The first instance was with a former babygirl of mine. I whispered into her ear asking for an affirmative reply before proceeding and received the answer: "You do what you have to do, Daddy."
The second time was with a different partner several years later. In this scene (our second or third scene together), not only did I not know or realize a boundary was being crossed, she didn't either! It was only after almost a year later that she "realized" she had been in "rope subspace" (from a prior scene, mind you) and could not respond when she was invited into a predominantly sexual scene that was not even really involving me, I just led it.
So back to the subject at hand...
You wouldn't get into a vehicle that had broken warning lights or speedometer, but I know from experience those signals can fail mid-drive.

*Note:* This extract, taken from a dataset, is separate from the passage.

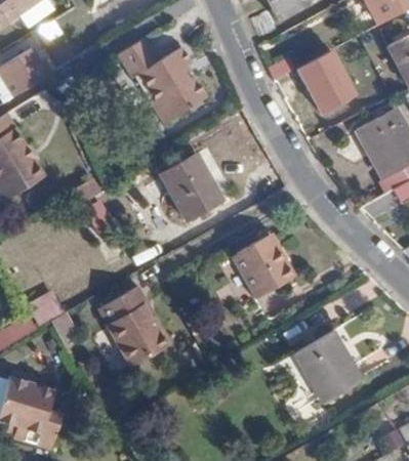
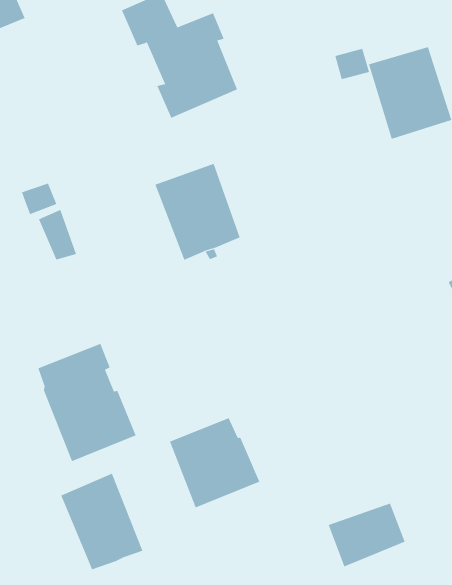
building: [231,234,296,298] -> [169,418,260,508]
building: [294,332,352,383] -> none
building: none -> [60,473,143,570]

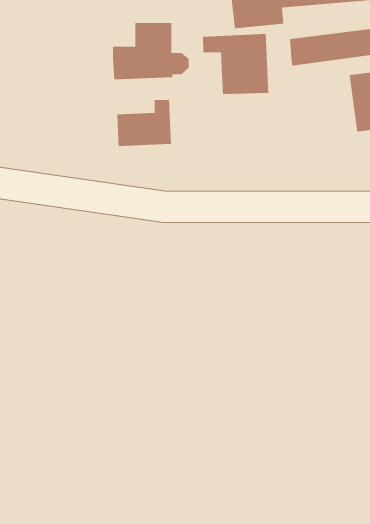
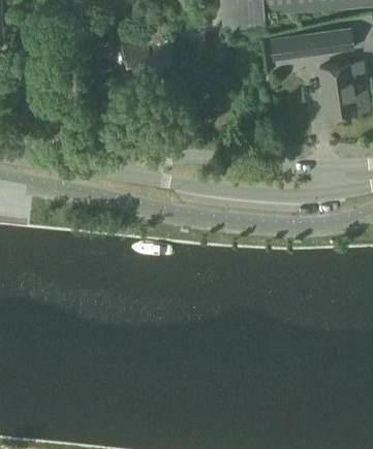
building: [203,33,269,95] -> none
building: [117,99,172,147] -> none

Sure, it's "the car's fault."
You are tempted to say: "How the heck did I know the engine was overheating, the check engine light never came on?!"
But ultimately the driver still is responsible for the vehicle's maintenance as well as driving it safely, even when the meters are not all working.
Recently a person on FetLife came to us and proposed dating, playing and potentially ultimately joining our relationship. I was tempted to proceed, since she was quite attractive to me and both of us enjoyed her company.
Again to use the car analogy, despite wanting to hop in and go for the ride, we chose to do an "inspection." In doing so, we found out the meters were in a language we just couldn't understand if they were present at all.
We set our boundary to not play with her.
So the real question I would like to ask in all of this:
Who are those who Bottom and become unresponsive in subspace (or have broken meters) supposed to play with if people who know what they're doing (like MarkTaylor) consider it a hard limit?
Your description of domspace
Your description of domspace is one of the most chilling I have ever read (and I have read some gut wrenchers in my time), The horror of this is far more than Stephen King has produced in the sum total of all his books.